ネット上には「AI音声生成サービス」がいくつも存在し、これらを悪用することで詐欺集団は他人の音声で任意の内容を話させることが可能だという。料金は無料のものから月額330ドル程度まで幅広く、高額になればなるほどより長い音声を再現することができるようだ。
詐欺集団はこうして再現した他人の音声を使って、クローン元の人物の肉親などに電話をかけ、オレオレ詐欺の要領で金銭を騙し取るのだ。
2020年には米国内で、電話によるなりすまし詐欺が5100件も発生しており、1,100万ドル以上の被害があったという。このうち何割でボイスクローニングが悪用されていたかは明らかにされていないが、被害を助長させる一因となっていることは想像に難くない。
また同記事では、動画投稿サイトやSNSの普及もAI音声生成を使った特殊詐欺と深い関連があるとも指摘している。TikTokやYouTube、Facebookなどに投稿された動画が、詐欺集団らによる音声データ取得に利用されているというのだ。

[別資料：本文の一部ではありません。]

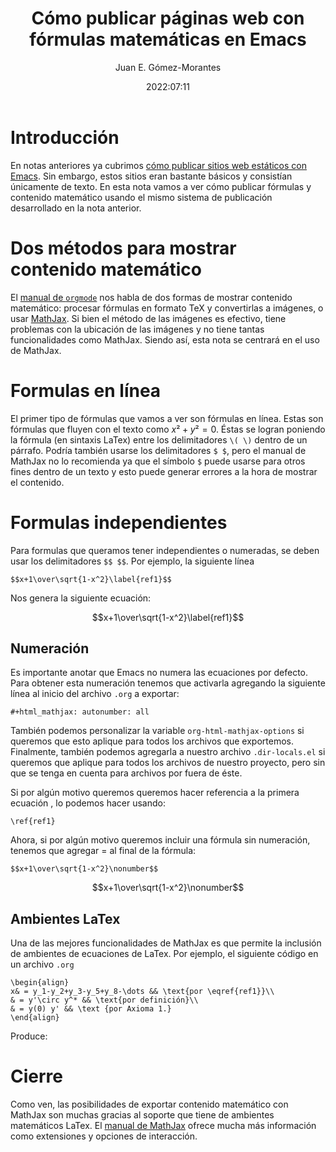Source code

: #+title: Cómo publicar páginas web con fórmulas matemáticas en Emacs
#+author: Juan E. Gómez-Morantes
#+date: 2022:07:11

#+html_mathjax: autonumber: all

* Introducción
En notas anteriores ya cubrimos [[file:publicarConEmacs.org][cómo publicar sitios web estáticos con Emacs]]. Sin embargo, estos sitios eran bastante básicos y consistían únicamente de texto. En esta nota vamos a ver cómo publicar fórmulas y contenido matemático usando el mismo sistema de publicación desarrollado en la nota anterior.

* Dos métodos para mostrar contenido matemático
El [[https://orgmode.org/manual/Math-formatting-in-HTML-export.html][manual de =orgmode=]] nos habla de dos formas de mostrar contenido matemático: procesar fórmulas en formato TeX y convertirlas a imágenes, o usar [[https://www.mathjax.org/][MathJax]]. Si bien el método de las imágenes es efectivo, tiene problemas con la ubicación de las imágenes y no tiene tantas funcionalidades como MathJax. Siendo así, esta nota se centrará en el uso de MathJax.

* Formulas en línea
El primer tipo de fórmulas que vamos a ver son fórmulas en línea. Estas son fórmulas que fluyen con el texto como \(x²+y²=0\). Éstas se logran poniendo la fórmula (en sintaxis LaTex) entre los delimitadores =\( \)= dentro de un párrafo. Podría también usarse los delimitadores =$ $=, pero el manual de MathJax no lo recomienda ya que el símbolo =$= puede usarse para otros fines dentro de un texto y esto puede generar errores a la hora de mostrar el contenido.

* Formulas independientes
Para formulas que queramos tener independientes o numeradas, se deben usar los delimitadores =$$ $$=. Por ejemplo, la siguiente línea

#+begin_example
$$x+1\over\sqrt{1-x^2}\label{ref1}$$
#+end_example

Nos genera la siguiente ecuación:

$$x+1\over\sqrt{1-x^2}\label{ref1}$$

** Numeración
Es importante anotar que Emacs no numera las ecuaciones por defecto. Para obtener esta numeración tenemos que activarla agregando la siguiente línea al inicio del archivo =.org= a exportar:

#+begin_example
#+html_mathjax: autonumber: all
#+end_example

También podemos personalizar la variable =org-html-mathjax-options= si queremos que esto aplique para todos los archivos que exportemos. Finalmente, también podemos agregarla a nuestro archivo =.dir-locals.el= si queremos que aplique para todos los archivos de nuestro proyecto, pero sin que se tenga en cuenta para archivos por fuera de éste.

Si por algún motivo queremos queremos hacer referencia a la primera ecuación \ref{ref1}, lo podemos hacer usando:

#+begin_example
\ref{ref1}
#+end_example

Ahora, si por algún motivo queremos incluir una fórmula sin numeración, tenemos que agregar =\nonumber al final de la fórmula: 

#+begin_example
$$x+1\over\sqrt{1-x^2}\nonumber$$
#+end_example

$$x+1\over\sqrt{1-x^2}\nonumber$$

** Ambientes LaTex
Una de las mejores funcionalidades de MathJax es que permite la inclusión de ambientes de ecuaciones de LaTex. Por ejemplo, el siguiente código en un archivo =.org=

#+begin_example
\begin{align} 
x& = y_1-y_2+y_3-y_5+y_8-\dots && \text{por \eqref{ref1}}\\ 
& = y'\circ y^* && \text{por definición}\\ 
& = y(0) y' && \text {por Axioma 1.} 
\end{align} 
#+end_example

Produce:

\begin{align} 
x& = y_1-y_2+y_3-y_5+y_8-\dots && \text{por \eqref{ref1}}\\ 
& = y'\circ y^* && \text{por definición}\\ 
& = y(0) y' && \text {por Axioma 1.} 
\end{align} 

* Cierre
Como ven, las posibilidades de exportar contenido matemático con MathJax son muchas gracias al soporte que tiene de ambientes matemáticos LaTex. El [[http://docs.mathjax.org/en/latest/index.html][manual de MathJax]] ofrece mucha más información como extensiones y opciones de interacción.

この記事では「1、2年前までは、人の音声を再現するには膨大な音声データが必要だったが、今は30秒ほどの音声データがあれば、音声をクローン化できる」という専門家のコメントも紹介している。ボイスクローニングを用いた特殊詐欺はまだ日本では大きな問題となってはいないが、上陸は時間の問題と思われる。
特殊詐欺の国際組織化と手口のハイテク化に、警察などによる早急な対策と国民の心構えが求められる。